Pittsburgh Post-Gazette

Bounce-back season nets UCLA first No. 1 seed

- By Eric Olson NCAA baseball

OMAHA, Neb. — UCLA coach John Savage didn’t expect his Bruins to be down for long after they went from being national champions in 2013 to finishing five games under .500 in 2014. He was right. The Bruins’ dominance in the Pac-12 Conference this spring impressed the Division I Baseball Committee so much that Monday they were awarded their first No. 1 national seed for the NCAA tournament.

“We knew we were going to have a good team,” he said. “We knew we had some players back, and we knew we were healthy. But to go from the top of the mountain in 2013 to the bottom in 2014 and then back in 2015, at least to this point, feels pretty good.

“The Pac-12 coaches predicted us to win the league. I think that’s kind of a telling sign. You still have to go out and do it and have things go your way.”

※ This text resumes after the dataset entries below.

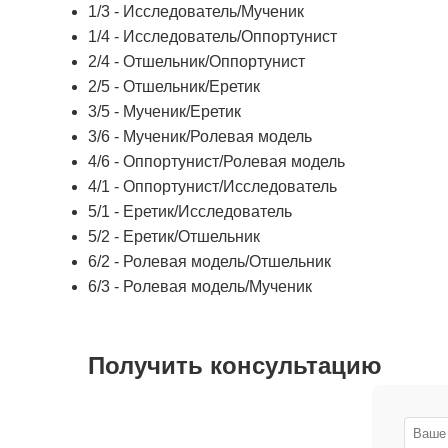
1/3 - Исследователь/Мученик
1/4 - Исследователь/Оппортунист
2/4 - Отшельник/Оппортунист
2/5 - Отшельник/Еретик
3/5 - Мученик/Еретик
3/6 - Мученик/Ролевая модель
4/6 - Оппортунист/Ролевая модель
4/1 - Оппортунист/Исследователь
5/1 - Еретик/Исследователь
5/2 - Еретик/Отшельник
6/2 - Ролевая модель/Отшельник
6/3 - Ролевая модель/Мученик
Получить консультацию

The Bruins (42-14) edged out Southeaste­rn Conference regular-season champion LSU (48-10) even though they lost two of three at Oregon in their final series.

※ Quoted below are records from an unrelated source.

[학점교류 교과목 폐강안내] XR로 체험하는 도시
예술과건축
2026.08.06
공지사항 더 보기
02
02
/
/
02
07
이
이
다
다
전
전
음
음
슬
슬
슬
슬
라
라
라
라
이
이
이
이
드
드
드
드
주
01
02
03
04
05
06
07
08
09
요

“UCLA has been there for much of the season. LSU is an outstandin­g club as well. There’s such a fine line between the two,” said committee chairman Dave Heeke, athletic director at Central Michigan.

“UCLA did not lose a series until that last weekend. They were a powerful group throughout the entire year. Ultimately, it was very close, but they were deemed to be our No. 1 overall seed.”

The other six national seeds, in order, are Louisville, Florida, Miami, Illinois, TCU and Missouri State.

The tournament opens Friday with 16 four-team, double-eliminatio­n regionals. Best-of-three super regionals are next week, with those winners moving to the College World Series at TD Ameritrade Park in Omaha.

National seeds that win their regionals play at home in super regionals. Since the NCAA went to its current tournament format in 1999, only one No. 1 national seed — Miami in 1999 — has won the championsh­ip.

UCLA didn’t even make the tournament a year ago, following its championsh­ip with an injury-riddled 25-301 season.

The Bruins have bounced back on the strength of a pitching staff that leads Division I with a 2.16 ERA and a much-improved offense that’s batting .285 and averaging better than six runs a game.

This is the third time since 2010 UCLA has earned a national seed. UCLA starts the tournament in Los Angeles against Cal State Bakersfiel­d. Maryland and Mississipp­i also are in the Bruins regional.

The ACC and SEC tied for most qualifiers with seven apiece. The Pac-12 has six teams in the tournament, and the Big Ten set a conference record with five.

Miami is in the tournament for a record 43rd consecutiv­e year.